Information given:
○ ○ ○ ○ ○ ○ ○
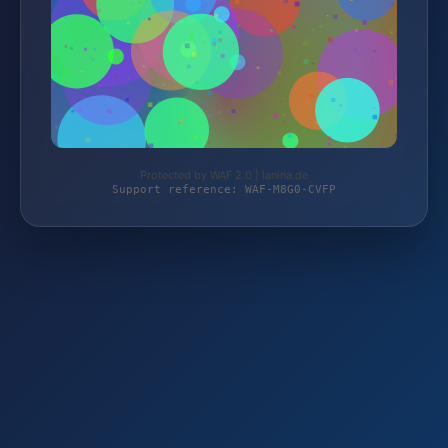
Protected by WAF 2.0 | lanina.de
Support reference: WAF-M8G0-CVFP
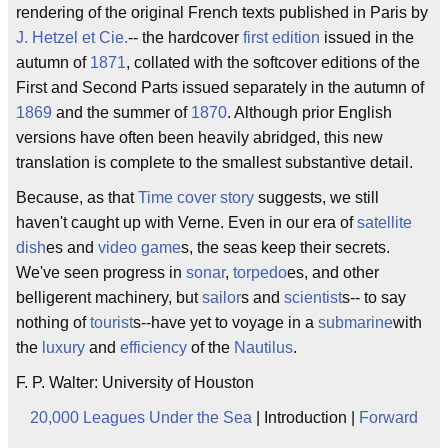
rendering of the original French texts published in Paris by
J. Hetzel et Cie.
-- the hardcover
first edition
issued in the
autumn of
1871
, collated with the softcover editions of the
First and Second Parts issued separately in the autumn of
1869
and the summer of
1870
. Although prior English
versions have often been heavily abridged, this new
translation is complete to the smallest substantive detail.
Because, as that
Time
cover story
suggests, we still
haven't caught up with Verne. Even in our era of
satellite
dish
es and
video game
s, the seas keep their secrets.
We've seen progress in
sonar
,
torpedo
es, and other
belligerent machinery, but
sailor
s and
scientist
s-- to say
nothing of
tourist
s--have yet to voyage in a
submarine
with
the
luxury
and
efficiency
of the
Nautilus
.
F. P. Walter: University of Houston
20,000 Leagues Under the Sea
| Introduction |
Forward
○ ○ ○ ○ ○ ○ ○
Directions: Using the material, count the lines where the word "autumn" appears. Give the number by itself.

Exercise answer: 2